# SHORT PROBLEM:
Present the listing below as a Markdown table with two columns, Row and Content. Give each non-blank line its own numbered row.

# LISTING:

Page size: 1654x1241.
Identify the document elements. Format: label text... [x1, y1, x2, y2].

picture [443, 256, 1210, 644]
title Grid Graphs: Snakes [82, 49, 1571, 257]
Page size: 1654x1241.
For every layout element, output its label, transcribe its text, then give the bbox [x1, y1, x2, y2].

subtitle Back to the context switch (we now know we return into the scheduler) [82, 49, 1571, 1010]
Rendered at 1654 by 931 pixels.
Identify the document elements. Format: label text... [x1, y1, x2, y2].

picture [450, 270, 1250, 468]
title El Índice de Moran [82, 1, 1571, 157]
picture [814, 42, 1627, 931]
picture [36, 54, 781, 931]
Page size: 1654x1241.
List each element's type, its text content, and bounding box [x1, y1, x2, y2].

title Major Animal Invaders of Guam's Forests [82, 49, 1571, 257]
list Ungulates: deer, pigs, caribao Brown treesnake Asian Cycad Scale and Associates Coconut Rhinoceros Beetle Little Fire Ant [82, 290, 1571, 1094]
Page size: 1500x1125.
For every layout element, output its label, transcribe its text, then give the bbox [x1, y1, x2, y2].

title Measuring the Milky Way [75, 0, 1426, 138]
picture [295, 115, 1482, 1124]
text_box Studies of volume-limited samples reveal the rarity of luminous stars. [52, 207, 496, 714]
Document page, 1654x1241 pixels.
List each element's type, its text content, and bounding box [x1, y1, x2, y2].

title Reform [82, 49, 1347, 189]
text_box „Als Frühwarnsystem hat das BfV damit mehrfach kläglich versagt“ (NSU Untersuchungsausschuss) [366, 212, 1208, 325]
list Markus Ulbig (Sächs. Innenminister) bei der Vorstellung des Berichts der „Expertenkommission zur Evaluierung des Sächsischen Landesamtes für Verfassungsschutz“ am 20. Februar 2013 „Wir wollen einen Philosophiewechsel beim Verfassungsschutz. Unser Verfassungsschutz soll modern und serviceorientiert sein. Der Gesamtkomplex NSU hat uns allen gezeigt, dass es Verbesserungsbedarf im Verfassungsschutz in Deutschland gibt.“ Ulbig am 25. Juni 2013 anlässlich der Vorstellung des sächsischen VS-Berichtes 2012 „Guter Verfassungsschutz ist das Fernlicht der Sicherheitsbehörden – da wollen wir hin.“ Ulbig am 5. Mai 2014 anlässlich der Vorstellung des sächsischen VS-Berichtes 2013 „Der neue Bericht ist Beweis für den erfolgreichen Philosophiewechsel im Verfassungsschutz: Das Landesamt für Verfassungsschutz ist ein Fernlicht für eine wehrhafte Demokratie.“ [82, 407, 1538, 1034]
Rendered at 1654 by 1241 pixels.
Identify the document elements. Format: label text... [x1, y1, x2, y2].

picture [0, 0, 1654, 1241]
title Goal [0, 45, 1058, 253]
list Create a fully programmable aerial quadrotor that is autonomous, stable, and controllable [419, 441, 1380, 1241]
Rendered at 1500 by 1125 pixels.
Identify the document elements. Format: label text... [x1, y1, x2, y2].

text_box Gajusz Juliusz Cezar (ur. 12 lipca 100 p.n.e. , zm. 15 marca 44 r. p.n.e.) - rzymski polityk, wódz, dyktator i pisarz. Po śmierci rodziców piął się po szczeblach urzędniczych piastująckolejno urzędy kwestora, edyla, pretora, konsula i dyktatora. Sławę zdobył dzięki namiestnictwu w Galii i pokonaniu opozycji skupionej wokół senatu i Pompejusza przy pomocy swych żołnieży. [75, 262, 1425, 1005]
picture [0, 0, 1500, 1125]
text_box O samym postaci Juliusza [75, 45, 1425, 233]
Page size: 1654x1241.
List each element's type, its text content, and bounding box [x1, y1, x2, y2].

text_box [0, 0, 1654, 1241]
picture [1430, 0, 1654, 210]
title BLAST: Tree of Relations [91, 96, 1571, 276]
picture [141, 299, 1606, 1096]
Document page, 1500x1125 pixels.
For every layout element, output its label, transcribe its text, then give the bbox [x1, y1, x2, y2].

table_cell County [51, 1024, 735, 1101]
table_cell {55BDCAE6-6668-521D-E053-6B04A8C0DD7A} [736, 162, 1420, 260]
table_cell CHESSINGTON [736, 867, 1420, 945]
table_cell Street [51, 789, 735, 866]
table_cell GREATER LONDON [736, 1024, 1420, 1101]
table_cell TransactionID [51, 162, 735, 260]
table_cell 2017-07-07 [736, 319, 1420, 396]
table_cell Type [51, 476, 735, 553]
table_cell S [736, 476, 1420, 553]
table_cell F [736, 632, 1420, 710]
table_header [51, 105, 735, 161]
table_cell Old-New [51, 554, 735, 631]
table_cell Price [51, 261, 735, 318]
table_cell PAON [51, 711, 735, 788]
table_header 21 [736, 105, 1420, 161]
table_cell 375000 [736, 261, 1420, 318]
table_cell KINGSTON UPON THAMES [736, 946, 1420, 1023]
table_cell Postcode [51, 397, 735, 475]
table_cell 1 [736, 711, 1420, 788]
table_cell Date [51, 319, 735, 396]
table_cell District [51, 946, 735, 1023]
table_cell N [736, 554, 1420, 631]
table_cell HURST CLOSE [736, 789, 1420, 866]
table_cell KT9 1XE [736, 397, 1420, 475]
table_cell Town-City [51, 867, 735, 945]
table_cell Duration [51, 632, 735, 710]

# TASK ANSWER:
| Row | Content |
|---|---|
| 1 | Page size: 1654x1241. |
| 2 | Identify the document elements. Format: label text... [x1, y1, x2, y2]. |
| 3 | picture [443, 256, 1210, 644] |
| 4 | title Grid Graphs: Snakes [82, 49, 1571, 257] |
| 5 | Page size: 1654x1241. |
| 6 | For every layout element, output its label, transcribe its text, then give the bbox [x1, y1, x2, y2]. |
| 7 | subtitle Back to the context switch (we now know we return into the scheduler) [82, 49, 1571, 1010] |
| 8 | Rendered at 1654 by 931 pixels. |
| 9 | Identify the document elements. Format: label text... [x1, y1, x2, y2]. |
| 10 | picture [450, 270, 1250, 468] |
| 11 | title El Índice de Moran [82, 1, 1571, 157] |
| 12 | picture [814, 42, 1627, 931] |
| 13 | picture [36, 54, 781, 931] |
| 14 | Page size: 1654x1241. |
| 15 | List each element's type, its text content, and bounding box [x1, y1, x2, y2]. |
| 16 | title Major Animal Invaders of Guam's Forests [82, 49, 1571, 257] |
| 17 | list Ungulates: deer, pigs, caribao Brown treesnake Asian Cycad Scale and Associates Coconut Rhinoceros Beetle Little Fire Ant [82, 290, 1571, 1094] |
| 18 | Page size: 1500x1125. |
| 19 | For every layout element, output its label, transcribe its text, then give the bbox [x1, y1, x2, y2]. |
| 20 | title Measuring the Milky Way [75, 0, 1426, 138] |
| 21 | picture [295, 115, 1482, 1124] |
| 22 | text_box Studies of volume-limited samples reveal the rarity of luminous stars. [52, 207, 496, 714] |
| 23 | Document page, 1654x1241 pixels. |
| 24 | List each element's type, its text content, and bounding box [x1, y1, x2, y2]. |
| 25 | title Reform [82, 49, 1347, 189] |
| 26 | text_box „Als Frühwarnsystem hat das BfV damit mehrfach kläglich versagt“ (NSU Untersuchungsausschuss) [366, 212, 1208, 325] |
| 27 | list Markus Ulbig (Sächs. Innenminister) bei der Vorstellung des Berichts der „Expertenkommission zur Evaluierung des Sächsischen Landesamtes für Verfassungsschutz“ am 20. Februar 2013 „Wir wollen einen Philosophiewechsel beim Verfassungsschutz. Unser Verfassungsschutz soll modern und serviceorientiert sein. Der Gesamtkomplex NSU hat uns allen gezeigt, dass es Verbesserungsbedarf im Verfassungsschutz in Deutschland gibt.“ Ulbig am 25. Juni 2013 anlässlich der Vorstellung des sächsischen VS-Berichtes 2012 „Guter Verfassungsschutz ist das Fernlicht der Sicherheitsbehörden – da wollen wir hin.“ Ulbig am 5. Mai 2014 anlässlich der Vorstellung des sächsischen VS-Berichtes 2013 „Der neue Bericht ist Beweis für den erfolgreichen Philosophiewechsel im Verfassungsschutz: Das Landesamt für Verfassungsschutz ist ein Fernlicht für eine wehrhafte Demokratie.“ [82, 407, 1538, 1034] |
| 28 | Rendered at 1654 by 1241 pixels. |
| 29 | Identify the document elements. Format: label text... [x1, y1, x2, y2]. |
| 30 | picture [0, 0, 1654, 1241] |
| 31 | title Goal [0, 45, 1058, 253] |
| 32 | list Create a fully programmable aerial quadrotor that is autonomous, stable, and controllable [419, 441, 1380, 1241] |
| 33 | Rendered at 1500 by 1125 pixels. |
| 34 | Identify the document elements. Format: label text... [x1, y1, x2, y2]. |
| 35 | text_box Gajusz Juliusz Cezar (ur. 12 lipca 100 p.n.e. , zm. 15 marca 44 r. p.n.e.) - rzymski polityk, wódz, dyktator i pisarz. Po śmierci rodziców piął się po szczeblach urzędniczych piastująckolejno urzędy kwestora, edyla, pretora, konsula i dyktatora. Sławę zdobył dzięki namiestnictwu w Galii i pokonaniu opozycji skupionej wokół senatu i Pompejusza przy pomocy swych żołnieży. [75, 262, 1425, 1005] |
| 36 | picture [0, 0, 1500, 1125] |
| 37 | text_box O samym postaci Juliusza [75, 45, 1425, 233] |
| 38 | Page size: 1654x1241. |
| 39 | List each element's type, its text content, and bounding box [x1, y1, x2, y2]. |
| 40 | text_box [0, 0, 1654, 1241] |
| 41 | picture [1430, 0, 1654, 210] |
| 42 | title BLAST: Tree of Relations [91, 96, 1571, 276] |
| 43 | picture [141, 299, 1606, 1096] |
| 44 | Document page, 1500x1125 pixels. |
| 45 | For every layout element, output its label, transcribe its text, then give the bbox [x1, y1, x2, y2]. |
| 46 | table_cell County [51, 1024, 735, 1101] |
| 47 | table_cell {55BDCAE6-6668-521D-E053-6B04A8C0DD7A} [736, 162, 1420, 260] |
| 48 | table_cell CHESSINGTON [736, 867, 1420, 945] |
| 49 | table_cell Street [51, 789, 735, 866] |
| 50 | table_cell GREATER LONDON [736, 1024, 1420, 1101] |
| 51 | table_cell TransactionID [51, 162, 735, 260] |
| 52 | table_cell 2017-07-07 [736, 319, 1420, 396] |
| 53 | table_cell Type [51, 476, 735, 553] |
| 54 | table_cell S [736, 476, 1420, 553] |
| 55 | table_cell F [736, 632, 1420, 710] |
| 56 | table_header [51, 105, 735, 161] |
| 57 | table_cell Old-New [51, 554, 735, 631] |
| 58 | table_cell Price [51, 261, 735, 318] |
| 59 | table_cell PAON [51, 711, 735, 788] |
| 60 | table_header 21 [736, 105, 1420, 161] |
| 61 | table_cell 375000 [736, 261, 1420, 318] |
| 62 | table_cell KINGSTON UPON THAMES [736, 946, 1420, 1023] |
| 63 | table_cell Postcode [51, 397, 735, 475] |
| 64 | table_cell 1 [736, 711, 1420, 788] |
| 65 | table_cell Date [51, 319, 735, 396] |
| 66 | table_cell District [51, 946, 735, 1023] |
| 67 | table_cell N [736, 554, 1420, 631] |
| 68 | table_cell HURST CLOSE [736, 789, 1420, 866] |
| 69 | table_cell KT9 1XE [736, 397, 1420, 475] |
| 70 | table_cell Town-City [51, 867, 735, 945] |
| 71 | table_cell Duration [51, 632, 735, 710] |